Not since Secretary of Defense James Forrestal plummeted out of a 16th
story window at the Naval Hospital in Bethesda nearly 50 years ago has a
prominent presidential Cabinet Secretary died under such mysterious
circumstances. And while 1949 officialdom in Washington footnoted
Forrestal to irrelevance, no one should forget Ron Brown. For it is
Brown who was Clinton’s principal partner-in-crime --- from illegal
foreign fundraising to high-level bribery and racketeering. And it was
Brown, under investigation by 5 federal agencies, who was about to tell
all about the darkest secrets of President Clinton until his most
(un)timely death in 1996.
There are still serious questions which cannot be dismissed by
government authorities as conspiracy lore. And there are important
questions which have yet to be answered and may provide clues to the
events and motives surrounding the fateful plane crash in Dubrovnik,
Croatia, where Brown and 34 others apparently perished.
- What caused the plane to veer so far off course? The Air Force blames
pilot error. However, both pilots were well-experienced and the plane
was well-maintained with no mechanical problems.
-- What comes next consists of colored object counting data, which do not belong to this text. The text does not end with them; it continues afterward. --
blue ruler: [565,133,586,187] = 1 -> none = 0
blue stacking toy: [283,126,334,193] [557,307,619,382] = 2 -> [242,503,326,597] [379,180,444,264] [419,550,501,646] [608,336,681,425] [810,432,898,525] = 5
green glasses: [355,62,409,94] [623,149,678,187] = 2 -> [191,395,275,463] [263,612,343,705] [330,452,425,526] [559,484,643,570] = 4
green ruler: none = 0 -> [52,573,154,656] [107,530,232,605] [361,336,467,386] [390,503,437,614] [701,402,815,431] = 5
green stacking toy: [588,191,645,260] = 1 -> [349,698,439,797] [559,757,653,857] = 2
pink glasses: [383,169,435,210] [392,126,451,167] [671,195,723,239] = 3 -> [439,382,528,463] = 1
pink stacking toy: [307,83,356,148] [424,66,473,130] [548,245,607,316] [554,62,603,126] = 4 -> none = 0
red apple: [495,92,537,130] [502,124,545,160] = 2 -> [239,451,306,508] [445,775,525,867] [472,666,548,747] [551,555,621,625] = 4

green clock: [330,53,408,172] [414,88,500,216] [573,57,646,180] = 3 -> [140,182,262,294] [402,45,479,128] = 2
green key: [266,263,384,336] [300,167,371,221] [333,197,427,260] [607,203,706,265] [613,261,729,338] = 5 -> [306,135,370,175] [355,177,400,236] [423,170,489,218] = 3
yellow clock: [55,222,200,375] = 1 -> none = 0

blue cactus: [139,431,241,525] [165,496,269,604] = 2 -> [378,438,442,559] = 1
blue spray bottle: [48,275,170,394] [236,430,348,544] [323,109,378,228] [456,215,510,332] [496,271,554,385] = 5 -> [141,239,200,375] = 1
- Did the outdated non-directional beacon (NDB) at Dubrovnik Airport
play a role? Due to the cloudy weather that day, the pilots were
reliant upon this beacon for landing. Strangely, Niko Jerkuic, the
chief maintenance officer in charge of the beacon, died of an apparent
self-inflicted gunshot three days after the crash and only moments
before he was to be interviewed by Air Force investigators. Mr.
Jerkuic’s family and colleagues do not believe he committed suicide.
- Was the landing manual doctored? The manual, made by
Jeppesen-Sanderson, Inc., details precise procedures for assisting
pilots on landing approach at Dubrovnik. Jeppesen is currently facing
civil legal action for negligence by the victims’ families. However,
the Air Force acknowledges that this manual was removed from the mishap
aircraft the night before and hand-delivered to the pilots who were
staying at a hotel in Zagreb.
- Were a “black box” and other critical items removed from the
wreckage? The Air Force maintains that Brown’s CT-43A aircraft was not
equipped with a flight data recorder, cockpit voice recorder, automatic
direction finding receiver, nor a global positioning system. It begs
the imagination to believe that this particular plane, which only weeks
before shuttled around Hillary Clinton and former Defense Secretary
William Perry, would not be equipped with these vital avionics
instruments.
- What happened to Shelly Kelly, a flight attendant who survived the
crash? Who carried her away from the crash site? And who arrived first
at the scene----Croatian or American military personnel? According to
the Air Force, Ms. Kelly was the “lone survivor” taken to local hospital
by the Croatians, but died en route from a broken neck sustained in the
crash. Independent reports, though, say she was airlifted by a U.S.
military helicopter and bled to death from a cut to her main femoral
artery.
With these troubling questions, along with the analyses of several
pathologists, it is not far-fetched to theorize that Brown and his
entourage were possible victims of a “planned accident,” and that Brown,
a possible survivor, may have been shot. Frankly, it is not premature
nor irresponsible to surmise such a possibility in light of the shocking
information already known. However, if there is another explanation to
support or quash such a theory, then a congressional or independent
investigation is in order.
Whatever transpired on that tragic day in Croatia, only a proper
investigation will tell us. The truth needs to be told----for the sake
of the victims’ families and for the American people.